Goodness-of-fit test for multi-layer stochastic block models

TL;DR

This paper introduces a statistically rigorous goodness-of-fit test for multi-layer stochastic block models that accurately determines the number of communities without prior knowledge, supported by theoretical guarantees and empirical validation.

Contribution

It develops a novel goodness-of-fit test based on normalized layer-wise adjacency matrices and provides efficient algorithms for estimating community count in multi-layer networks.

Findings

The test statistic follows an asymptotic normal distribution under the null hypothesis.

The test diverges when the model is underfitted, enabling effective community number detection.
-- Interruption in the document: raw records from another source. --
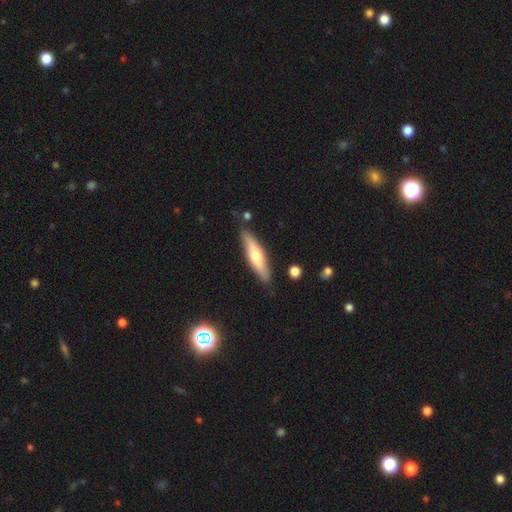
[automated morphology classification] Overall: smooth (49%; featured or disk 45%). Merging: none (85%).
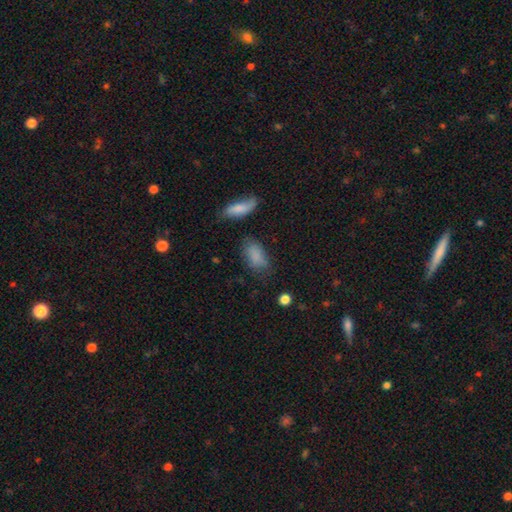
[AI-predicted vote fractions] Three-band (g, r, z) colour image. It shows a smooth galaxy with no disk features (82%) that is in between round and cigar-shaped (89%). Merging: none (56%).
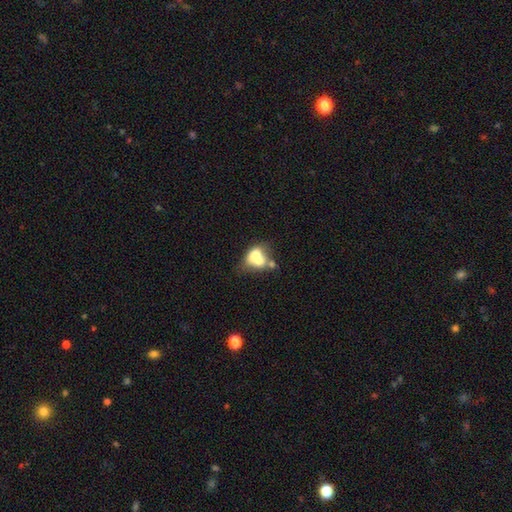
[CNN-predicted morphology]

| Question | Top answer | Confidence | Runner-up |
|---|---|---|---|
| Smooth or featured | smooth | 61% | featured or disk (28%) |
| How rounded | in between | 67% | round (31%) |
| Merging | merger | 57% | none (21%) |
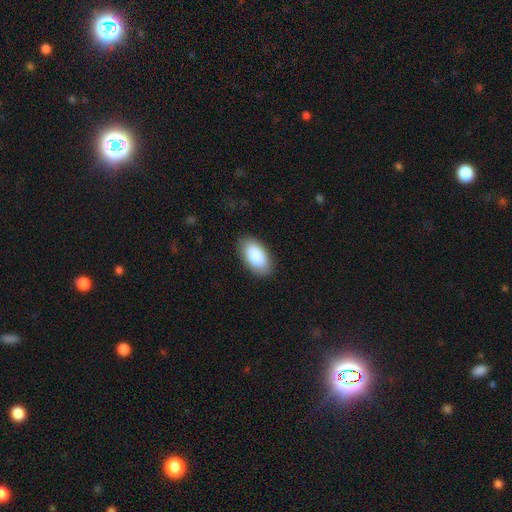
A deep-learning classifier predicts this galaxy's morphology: This appears to be a smooth galaxy with no disk features (89%) that is in between round and cigar-shaped (95%). Merging: none (86%).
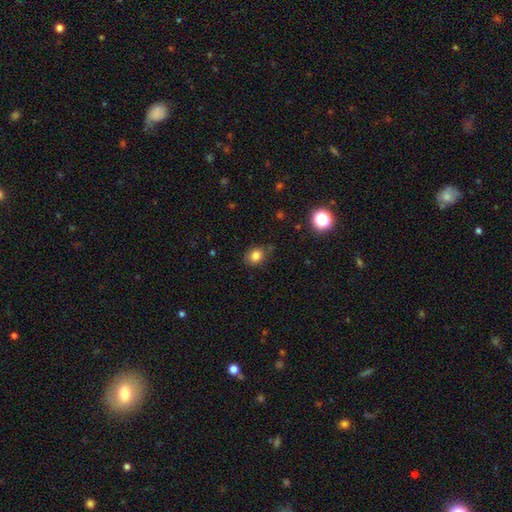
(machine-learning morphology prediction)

Numerical experiments show high accuracy and efficiency in real-world and simulated networks.

Abstract

Community detection in multi-layer networks is a fundamental task in complex network analysis across various areas like social, biological, and computer sciences. However, most existing algorithms assume that the number of communities is known in advance, which is usually impractical for real-world multi-layer networks. To address this limitation, we develop a novel goodness-of-fit test for the popular multi-layer stochastic block model based on a normalized aggregation of layer-wise adjacency matrices. Under the null hypothesis that a candidate community count is correct, we establish the asymptotic normality of the test statistic using recent advances in random matrix theory; conversely, we prove its divergence when the model is underfitted. This dual theoretical foundations enable two computationally efficient sequential testing algorithms to consistently determine the number of communities without prior knowledge. Numerical experiments on simulated and real-world multi-layer networks demonstrate the accuracy and efficiency of our approaches in estimating the number of communities.